== Transcribed page contents ==
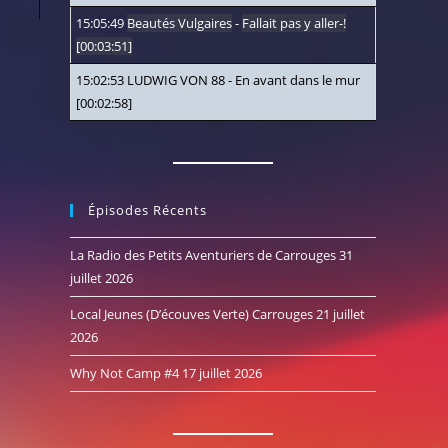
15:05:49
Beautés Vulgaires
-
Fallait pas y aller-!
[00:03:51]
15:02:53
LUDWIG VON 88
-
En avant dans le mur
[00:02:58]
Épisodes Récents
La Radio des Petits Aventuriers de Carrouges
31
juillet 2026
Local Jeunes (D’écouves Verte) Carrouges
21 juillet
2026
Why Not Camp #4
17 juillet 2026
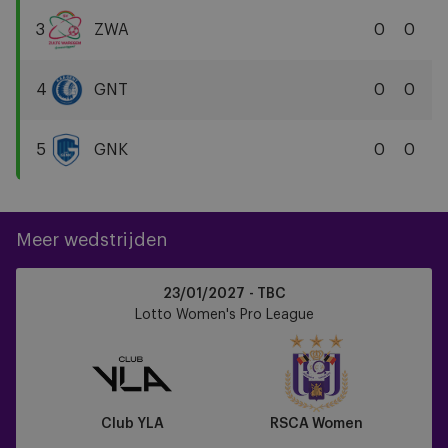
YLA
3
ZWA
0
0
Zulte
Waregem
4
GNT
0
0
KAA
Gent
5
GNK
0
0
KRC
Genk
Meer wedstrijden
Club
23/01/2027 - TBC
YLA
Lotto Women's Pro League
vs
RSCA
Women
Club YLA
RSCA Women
...
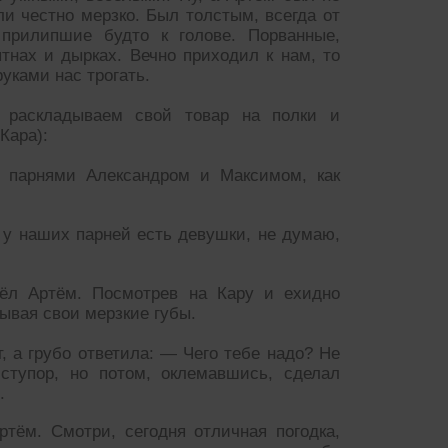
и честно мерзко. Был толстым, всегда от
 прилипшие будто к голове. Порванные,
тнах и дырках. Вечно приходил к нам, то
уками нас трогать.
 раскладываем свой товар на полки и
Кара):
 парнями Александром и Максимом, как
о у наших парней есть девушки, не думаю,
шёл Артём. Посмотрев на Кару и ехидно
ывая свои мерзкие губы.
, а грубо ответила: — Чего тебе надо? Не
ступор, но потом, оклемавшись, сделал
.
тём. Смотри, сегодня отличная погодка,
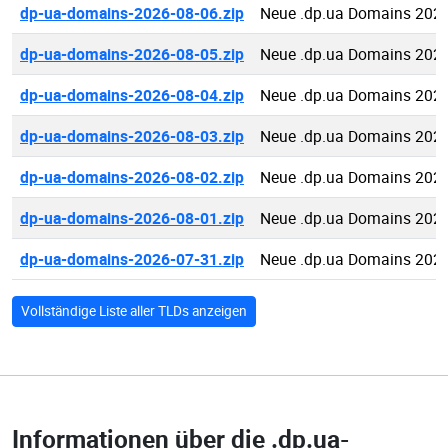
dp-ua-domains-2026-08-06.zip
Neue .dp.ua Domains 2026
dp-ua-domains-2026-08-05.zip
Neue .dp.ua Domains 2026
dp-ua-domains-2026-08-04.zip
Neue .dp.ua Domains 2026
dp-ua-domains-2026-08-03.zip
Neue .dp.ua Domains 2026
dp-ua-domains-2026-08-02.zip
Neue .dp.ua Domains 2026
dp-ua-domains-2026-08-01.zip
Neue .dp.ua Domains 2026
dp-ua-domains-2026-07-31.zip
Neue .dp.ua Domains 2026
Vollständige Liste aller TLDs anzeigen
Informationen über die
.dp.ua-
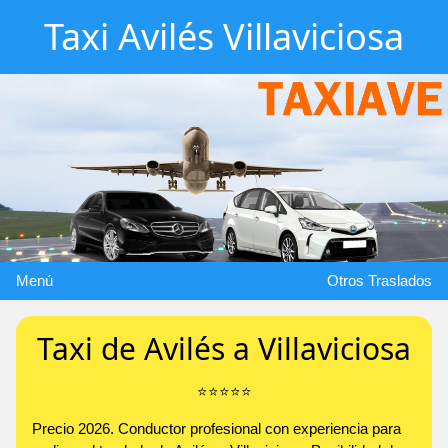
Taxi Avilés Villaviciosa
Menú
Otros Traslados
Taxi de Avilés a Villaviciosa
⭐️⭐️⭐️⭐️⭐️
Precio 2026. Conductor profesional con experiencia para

== What you need to do ==
Please report, as a bare number, how many lines of the data contain the word "Villaviciosa".

== Response ==
2